Essa publicação faz parte da coleção Revista Brasileira

Editorial
Rosiska Darcy de Oliveira
Ocupante da Cadeira 10 na Academia Brasileira de Letras.
É fácil reconhecê-lo. A mesma face assustadora, embora maquiada com a ajuda poderosa de novas tecnologias e de velhos expedientes, que usam instrumentos da democracia para miná-la. Essa perversão tem a digital do autoritarismo, que se amplia rapidamente nas democracias ocidentais. O fantasma volta a assombrar quem insiste em pensar pela própria cabeça. Atenta à ameaça, o autoritarismo entra em pauta na Revista Brasileira.
“Manter as luzes acesas até que o dia amanheça”, aconselha o Ministro Luís Roberto Barroso, em seu artigo.
Sim, somos gente de letras, o que nos ilumina são as luzes da cultura, a liberdade e a esperança.
Intelectuais, escritores, jornalistas e artistas costumam ser os mais agredidos pelo dedo em riste de quem aponta os “culpados” por tudo que o autoritarismo abomina e insiste em proibir. A liberdade assusta e é por medo que sobre a criação se desencadeia a fúria autoritária.
Um retrato de Ferreira Gullar revive o poeta, um exilado pelo autoritarismo, que o pisar tantos chãos fez cada vez mais livre e mais brasileiro. Foi na aflição do exilio que ele escreveu o Poema sujo contra a poesia bem-comportada. É Gullar quem nos protege contra as intolerâncias de todo gênero. E que se mostra indelével para outros poetas igualmente inquietos, presentes aqui: Leminski e Antonio Cicero. A poesia, com certeza, mantém a luz acesa.
Na contramão do autoritarismo, o cinema de João Moreira Salles se pergunta sobre o seu direito de filmar em nome dos que não têm câmera e inova o documentário com a coautoria do
coletivo indígena Lakapoy.

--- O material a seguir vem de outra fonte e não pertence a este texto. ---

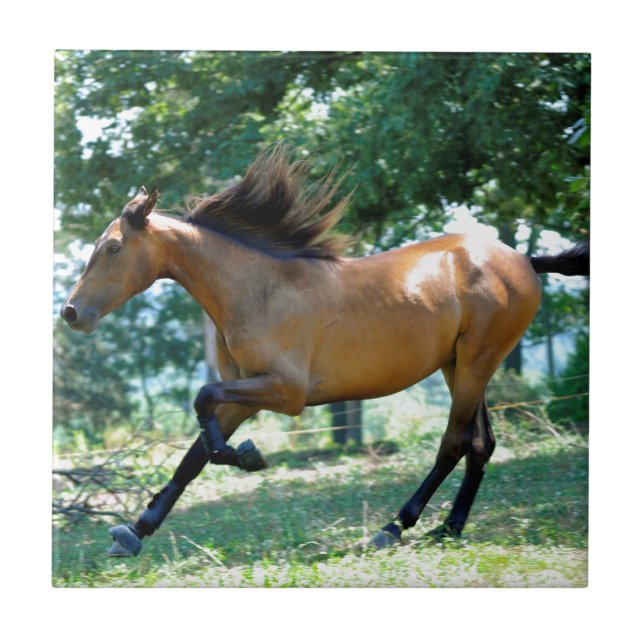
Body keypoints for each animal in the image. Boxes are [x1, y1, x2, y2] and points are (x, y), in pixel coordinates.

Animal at [60, 145, 590, 557]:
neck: (258, 290)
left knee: (455, 443)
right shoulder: (242, 393)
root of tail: (524, 260)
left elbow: (202, 403)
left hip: (478, 361)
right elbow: (193, 452)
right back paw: (449, 528)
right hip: (458, 365)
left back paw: (394, 526)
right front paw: (134, 531)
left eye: (112, 248)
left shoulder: (285, 392)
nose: (71, 312)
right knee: (480, 444)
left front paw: (246, 456)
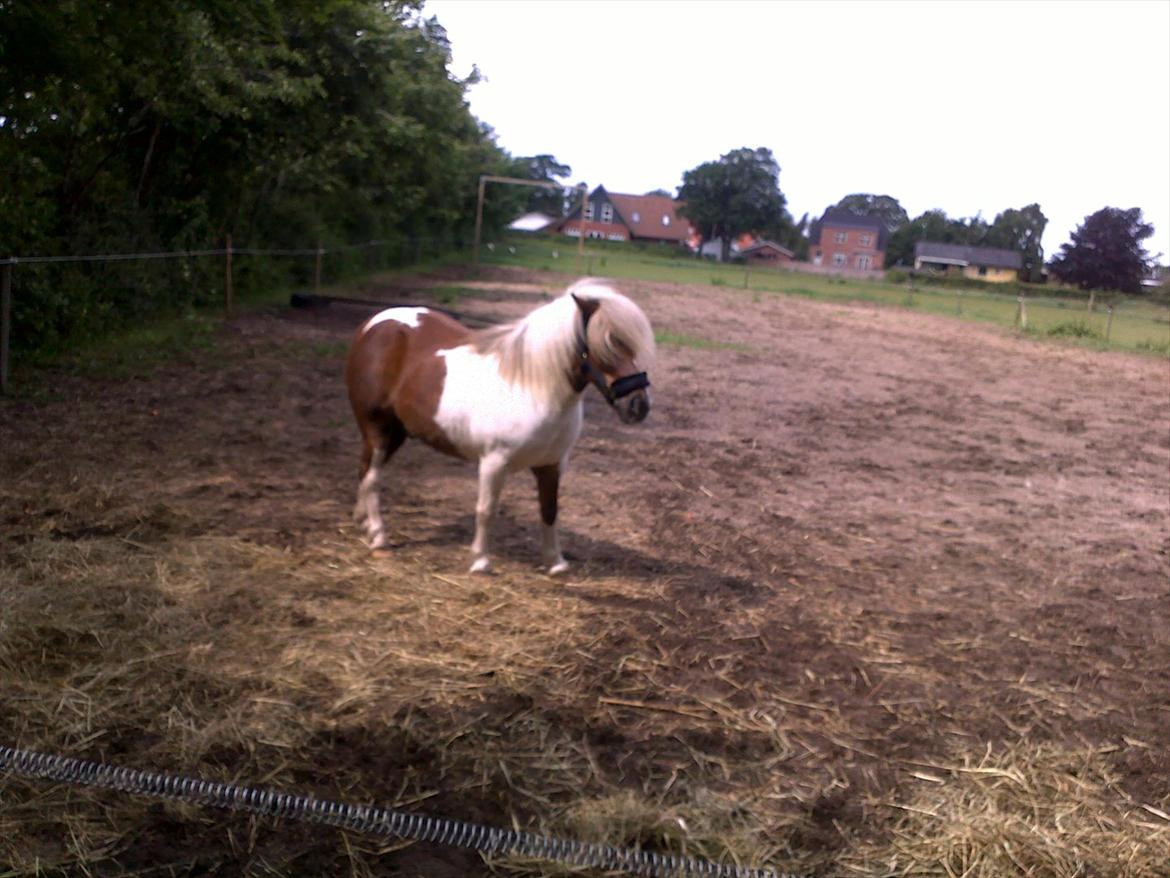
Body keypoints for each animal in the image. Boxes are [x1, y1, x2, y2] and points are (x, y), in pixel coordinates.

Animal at [343, 278, 659, 573]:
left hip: (396, 432)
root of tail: (372, 325)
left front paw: (555, 563)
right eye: (607, 344)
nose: (638, 406)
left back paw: (362, 522)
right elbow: (487, 510)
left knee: (363, 469)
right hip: (378, 429)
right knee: (372, 477)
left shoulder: (552, 464)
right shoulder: (494, 462)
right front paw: (481, 562)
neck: (533, 387)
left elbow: (549, 509)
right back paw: (379, 537)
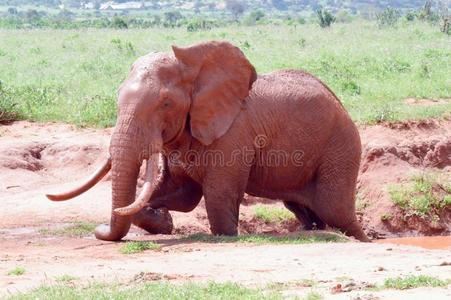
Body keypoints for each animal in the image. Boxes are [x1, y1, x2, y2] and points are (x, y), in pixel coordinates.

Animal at [46, 39, 370, 243]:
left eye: (165, 104)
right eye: (117, 98)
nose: (100, 227)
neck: (193, 69)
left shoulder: (233, 136)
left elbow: (216, 198)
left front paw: (225, 235)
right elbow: (181, 193)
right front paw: (162, 221)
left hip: (341, 147)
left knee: (336, 210)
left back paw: (361, 239)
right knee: (308, 210)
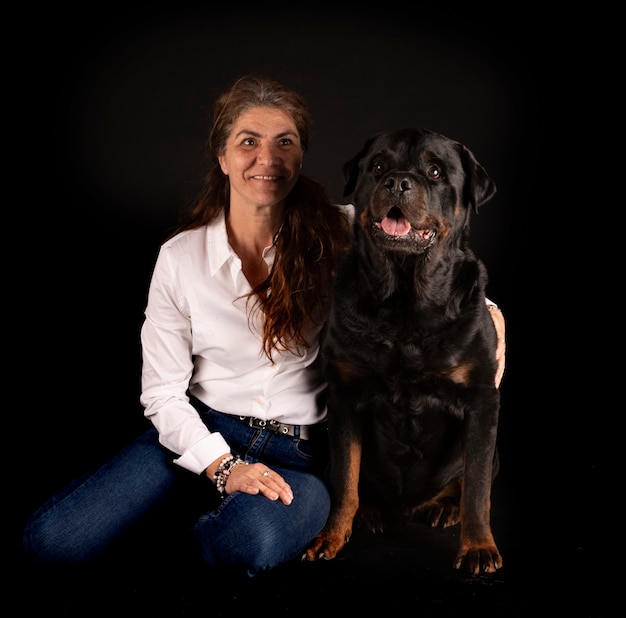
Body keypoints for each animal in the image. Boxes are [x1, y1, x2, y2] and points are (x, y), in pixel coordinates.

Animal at [302, 125, 502, 572]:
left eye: (435, 171)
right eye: (378, 166)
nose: (397, 182)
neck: (405, 301)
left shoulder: (482, 398)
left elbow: (478, 487)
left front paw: (478, 545)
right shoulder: (344, 397)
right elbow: (345, 477)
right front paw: (332, 534)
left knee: (465, 480)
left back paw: (444, 507)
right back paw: (371, 510)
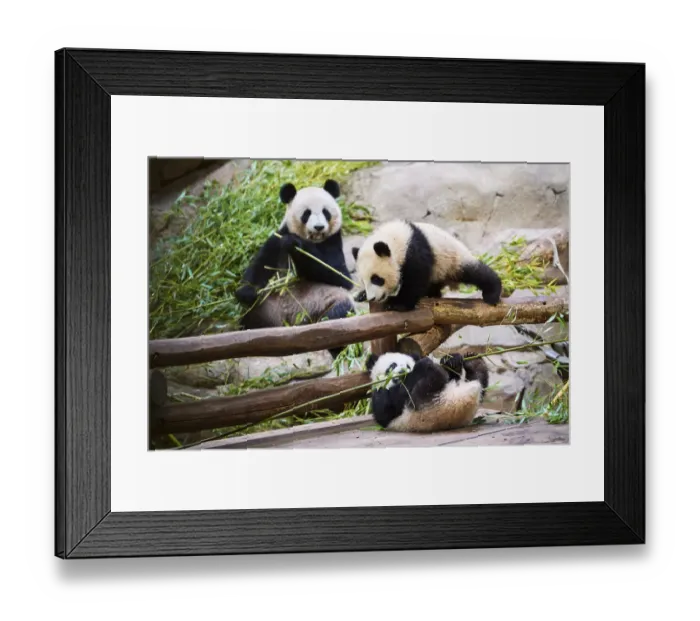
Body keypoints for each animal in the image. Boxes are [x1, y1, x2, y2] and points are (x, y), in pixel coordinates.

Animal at [234, 179, 355, 357]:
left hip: (325, 302)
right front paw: (247, 292)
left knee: (338, 315)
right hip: (265, 309)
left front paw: (296, 244)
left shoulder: (332, 242)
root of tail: (293, 323)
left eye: (325, 212)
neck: (313, 240)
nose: (319, 227)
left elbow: (340, 275)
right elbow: (260, 265)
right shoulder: (277, 239)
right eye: (307, 213)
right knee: (250, 323)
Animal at [351, 220, 502, 311]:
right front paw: (361, 295)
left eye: (377, 279)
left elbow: (416, 280)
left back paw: (492, 293)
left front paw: (397, 303)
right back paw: (432, 294)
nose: (372, 298)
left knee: (476, 273)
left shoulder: (415, 252)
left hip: (453, 260)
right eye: (363, 281)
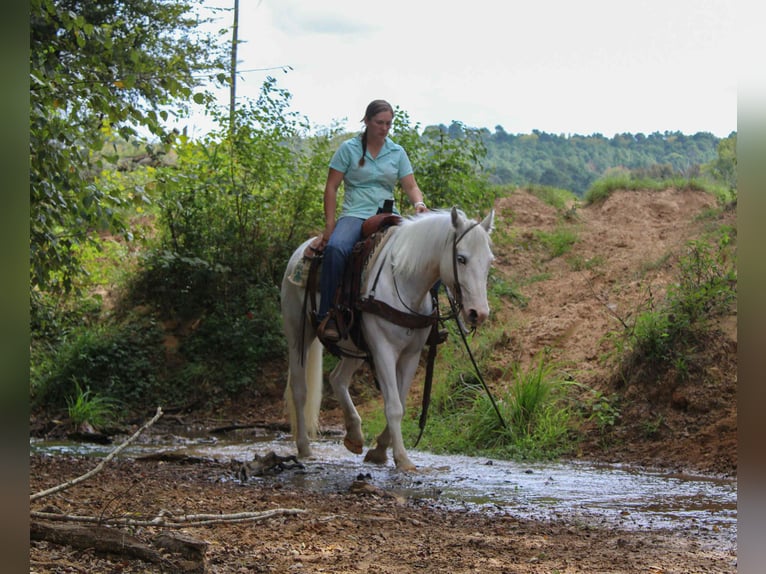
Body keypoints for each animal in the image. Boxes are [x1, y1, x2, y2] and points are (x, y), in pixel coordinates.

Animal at [280, 207, 495, 471]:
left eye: (489, 261)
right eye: (461, 258)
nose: (478, 313)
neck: (404, 282)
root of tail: (303, 248)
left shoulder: (411, 354)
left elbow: (400, 401)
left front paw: (380, 449)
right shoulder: (383, 350)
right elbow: (393, 406)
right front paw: (402, 458)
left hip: (356, 345)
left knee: (337, 378)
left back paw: (354, 435)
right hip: (298, 335)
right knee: (300, 389)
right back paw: (304, 447)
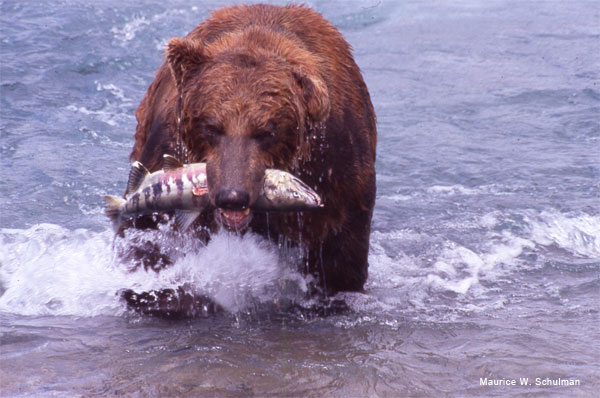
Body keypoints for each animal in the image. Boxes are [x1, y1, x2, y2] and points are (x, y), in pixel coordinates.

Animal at [121, 3, 376, 314]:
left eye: (266, 131)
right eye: (212, 126)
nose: (233, 196)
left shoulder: (335, 171)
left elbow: (340, 257)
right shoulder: (168, 145)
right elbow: (147, 237)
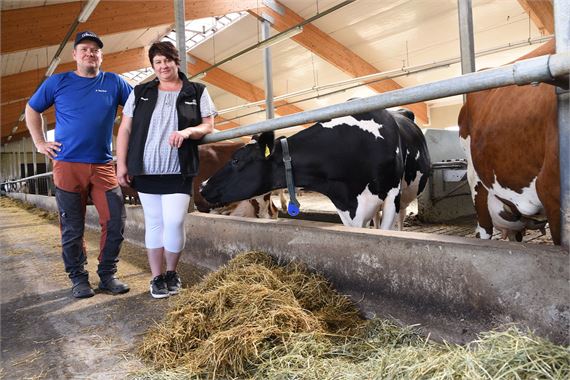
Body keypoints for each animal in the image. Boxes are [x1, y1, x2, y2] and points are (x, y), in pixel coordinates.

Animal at [202, 108, 428, 230]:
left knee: (400, 217)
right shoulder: (346, 207)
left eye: (236, 160)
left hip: (404, 196)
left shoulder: (391, 196)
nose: (202, 185)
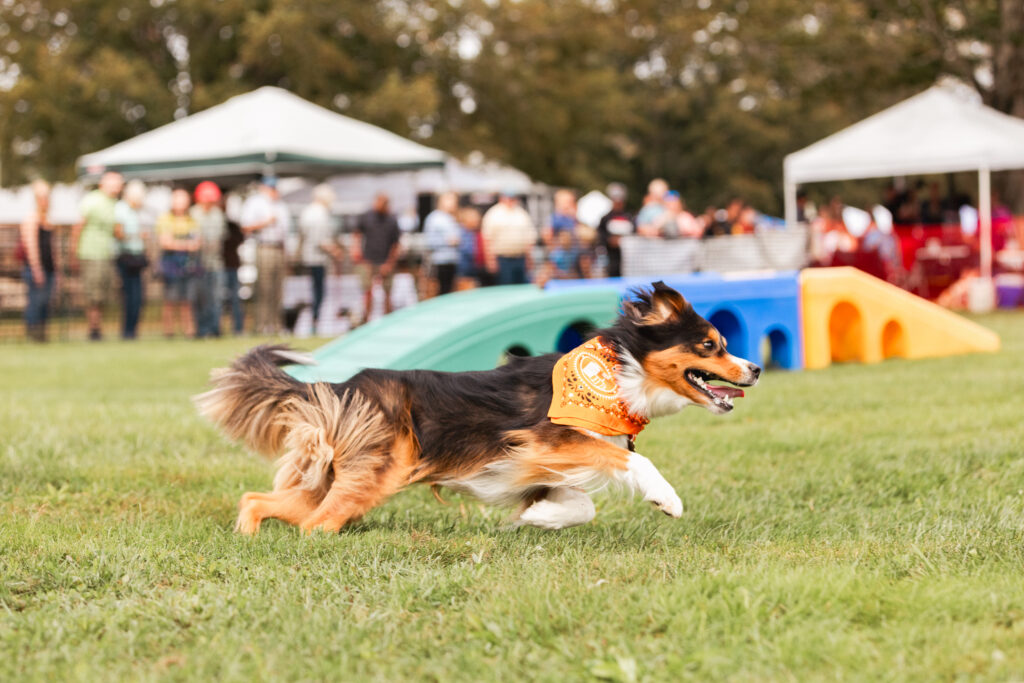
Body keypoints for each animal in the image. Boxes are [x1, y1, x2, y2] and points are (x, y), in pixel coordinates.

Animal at [195, 280, 757, 532]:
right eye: (710, 345)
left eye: (725, 343)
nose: (754, 369)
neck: (620, 372)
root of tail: (342, 385)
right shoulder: (552, 438)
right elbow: (632, 460)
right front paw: (667, 499)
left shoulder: (539, 464)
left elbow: (579, 505)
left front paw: (538, 517)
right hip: (377, 474)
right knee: (314, 524)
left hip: (340, 475)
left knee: (259, 500)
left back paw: (249, 535)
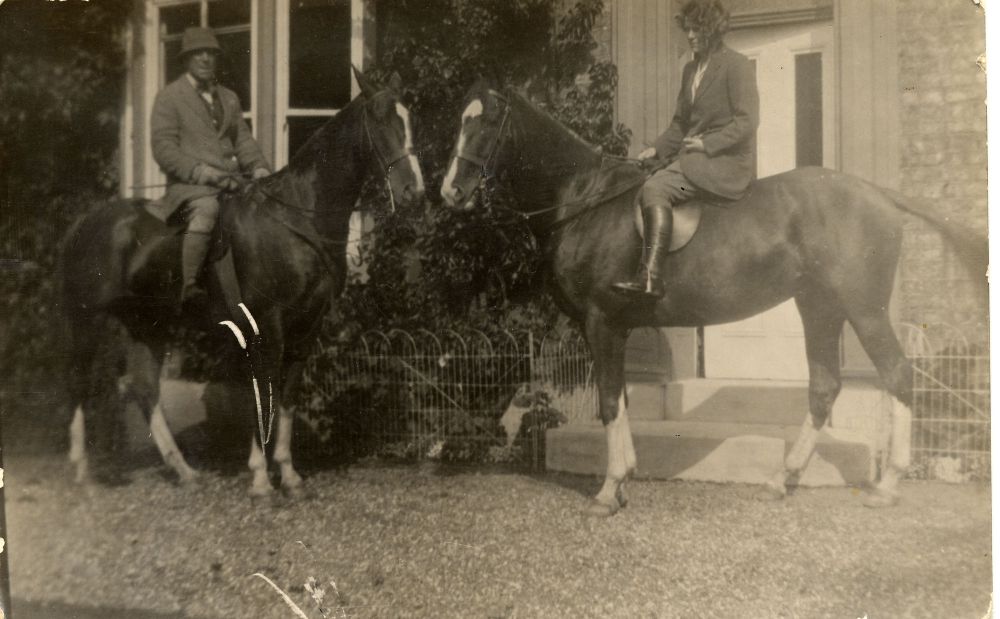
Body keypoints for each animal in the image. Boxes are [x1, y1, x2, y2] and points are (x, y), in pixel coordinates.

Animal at [62, 71, 422, 498]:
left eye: (409, 119)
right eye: (382, 121)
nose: (414, 191)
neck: (299, 219)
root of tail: (86, 222)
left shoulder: (307, 327)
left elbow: (287, 396)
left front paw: (289, 474)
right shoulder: (267, 324)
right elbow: (262, 392)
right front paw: (261, 477)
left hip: (150, 323)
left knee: (144, 387)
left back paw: (183, 470)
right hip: (88, 321)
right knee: (80, 381)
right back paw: (83, 472)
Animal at [442, 83, 988, 520]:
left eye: (485, 124)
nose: (450, 192)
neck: (586, 200)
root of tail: (878, 193)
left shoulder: (601, 323)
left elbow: (608, 402)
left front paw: (608, 490)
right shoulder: (613, 329)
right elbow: (621, 400)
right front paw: (624, 480)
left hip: (864, 310)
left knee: (897, 374)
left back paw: (887, 485)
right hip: (819, 308)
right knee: (824, 387)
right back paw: (782, 479)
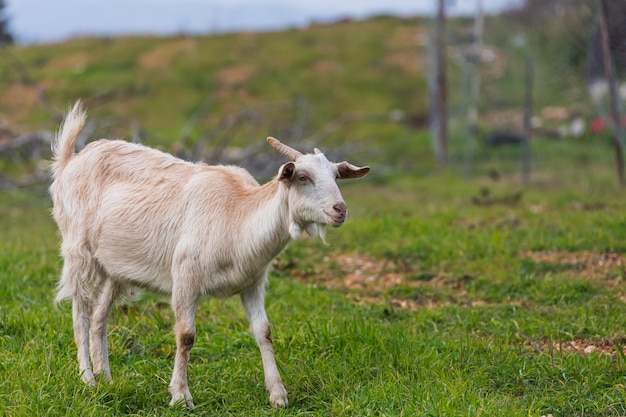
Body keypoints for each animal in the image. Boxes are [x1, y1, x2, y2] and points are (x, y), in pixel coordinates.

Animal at [50, 101, 370, 410]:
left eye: (336, 176)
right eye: (303, 177)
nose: (340, 210)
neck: (237, 215)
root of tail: (69, 162)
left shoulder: (253, 283)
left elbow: (264, 332)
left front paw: (278, 395)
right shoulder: (185, 278)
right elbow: (186, 335)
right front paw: (181, 396)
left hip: (114, 268)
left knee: (99, 318)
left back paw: (106, 378)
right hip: (80, 252)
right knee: (80, 314)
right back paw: (88, 379)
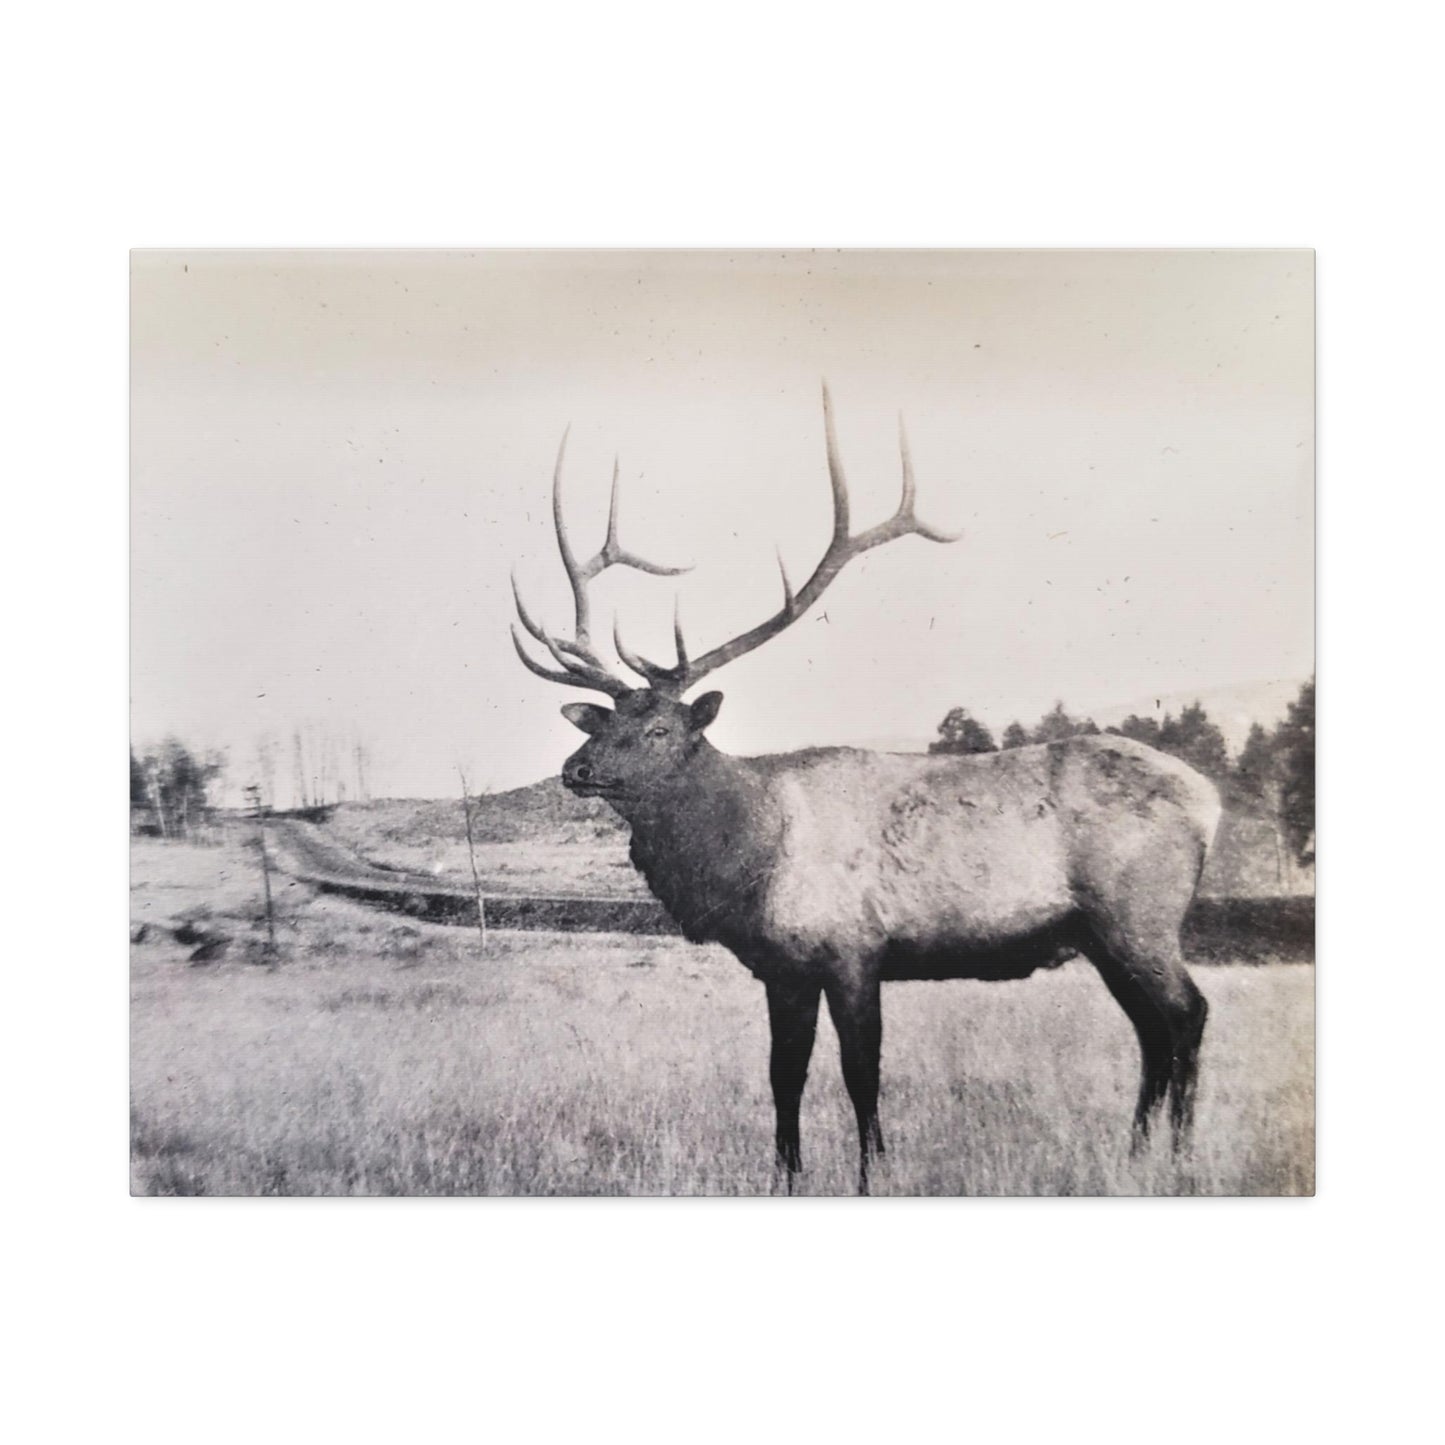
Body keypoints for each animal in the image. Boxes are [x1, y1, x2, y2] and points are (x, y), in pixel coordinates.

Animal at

Conversando com João e Txai Suruí aprende-se que lutar contra o autoritarismo é também prestar atenção ao outro, ao diferente, exercício de escuta que, introjetado, garante o respeito mútuo.
A sociedade brasileira é surpreendente e avança por encontros improváveis. A alta literatura desfila na Avenida, vestida com a fantasia das camadas menos letradas e são elas que melhor comunicam a um público amplo e entusiasta o sentido profundo de nossas grandes obras, que contam nossa história. Milagres do irreverente Carnaval, bem conhecidos de Luiz Antonio Simas.
Esse ano, o Rio de Janeiro é a Capital Mundial do Livro, escolha significativa que honra e alegra a cidade. Vamos aos livros e autores que iluminam o Rio e o Brasil.
A Academia Brasileira de Letras está na linha de frente dessas comemorações da arte da escrita e do prazer da leitura. “O Rio de Janeiro continua lendo.” Junte-se a nós. Daqui para frente ofereça um livro de que você gostou a alguém de quem você gosta. Sempre. Oferecer um livro é convidar para uma viagem, propor uma discussão, alargar o campo do possível. É acender uma luz.
Fantasmas gostam de trevas. É preciso manter a luz acesa.